* Work to complete
According to the North Channel swim account, how long had the crew spent in complete darkness when Annemarie was lifted from the water in 2008?

Thursday, September 9, 2010

North Channel Swim 2010- Annemarie Ward-

It's 8.36pm in the evening Annemarie has been rotating her arms for over 8 hours, ploughing her way across the 20 mile stretch of the North Channel, she has been here before this time it is different. The water is calm and the jellyfish are a lot more friendly. The water is 12/13 c (56-58 f)degrees but starting early in the day seems to have allowed her body to maintain some level of body heat. Hypothermia is not an issue at the moment. Pushing her fingers into the dark water-it's late afternoon but the water in the North Channel is dark. The bottle of feed drops in front of her, she gulps some sugar and warm liquid into her system, it is the sentence that she is waiting for. "The tide is turning" for the next six hours she will be swimming against the flow. "You will need to really push hard for the next few hours, so we don't go backwards" a calm and concerned voice came from the rib.
After 8 hours of rotating her arms now she needs to push hard. Smiling to the boat she digs re enters he liquid world. Annemarie has not stood up, breathed freely, wiped her eye, taken off her goggles, blown her nose, scratched her leg or stopped for more than a minute in the last eight hours. She has maintained a 62/63 spm and now she had to push hard for 4 hours so they would not go backwards. This time she has covered just under 12 nmiles which is super progress.

There is no other sport where you have to fight hard so as you don't go backwards. How does a swimmer be so mentally strong as to want to go forward? How can Annemarie come back here 4 times just to push her body through this? To know the pain and take it anyway. How can a team focus on something and want this as much for themselves as for her? This has become personal for all of them and this time the full team are throwing the kitchen sink at it.

Breathing in, her mind switched over to 2008 when her body was rotated back to Ireland, she was taken from the water for no other reason except that she would not get there with the strength of the tide. That pain is still fresh. The pain on the faces of the crew after 17.5hrs in complete darkness, they brought the rib close to her, if she touches the boat it's over. She back pedelled from the boat as if screaming "don't touch me, it'll be over, let me swim & continue" relenting and knowing it was over they lifted her in. They journeyed back in silence.

Saved data entries:
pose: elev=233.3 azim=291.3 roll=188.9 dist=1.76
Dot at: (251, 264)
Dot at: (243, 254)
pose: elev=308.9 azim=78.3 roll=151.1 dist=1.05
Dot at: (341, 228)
--
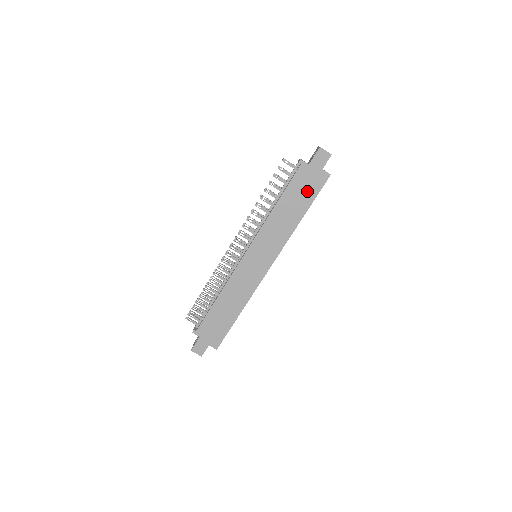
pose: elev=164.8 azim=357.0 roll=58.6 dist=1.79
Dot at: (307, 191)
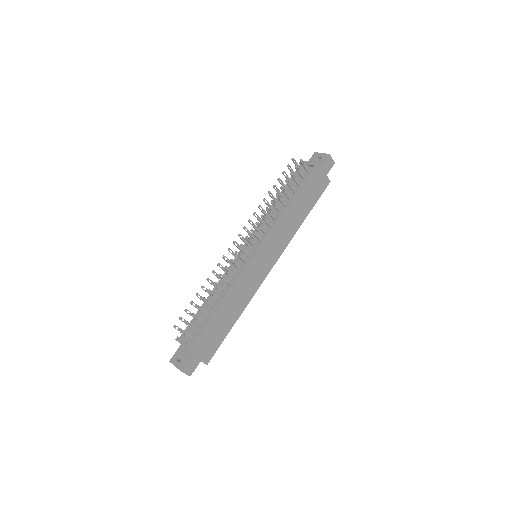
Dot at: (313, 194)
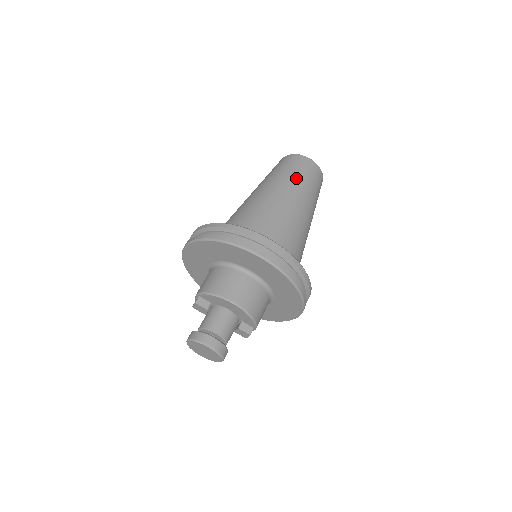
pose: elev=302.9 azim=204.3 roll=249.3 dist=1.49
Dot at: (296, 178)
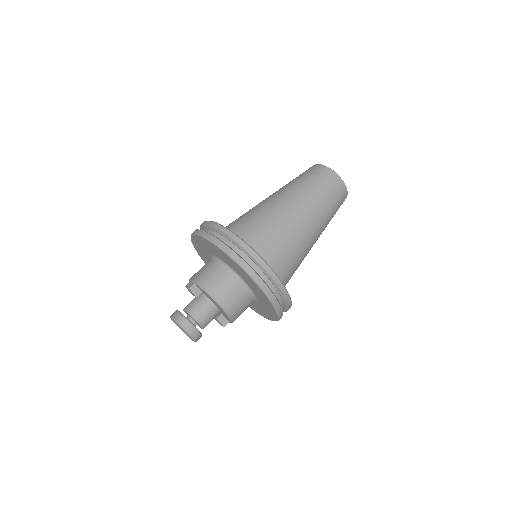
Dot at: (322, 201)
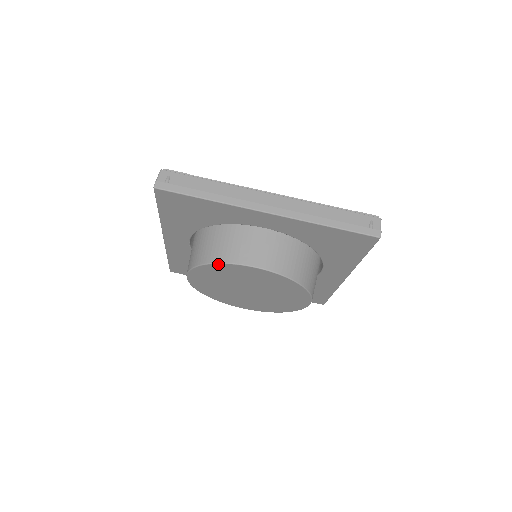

* Solution to this problem
17.5 hours.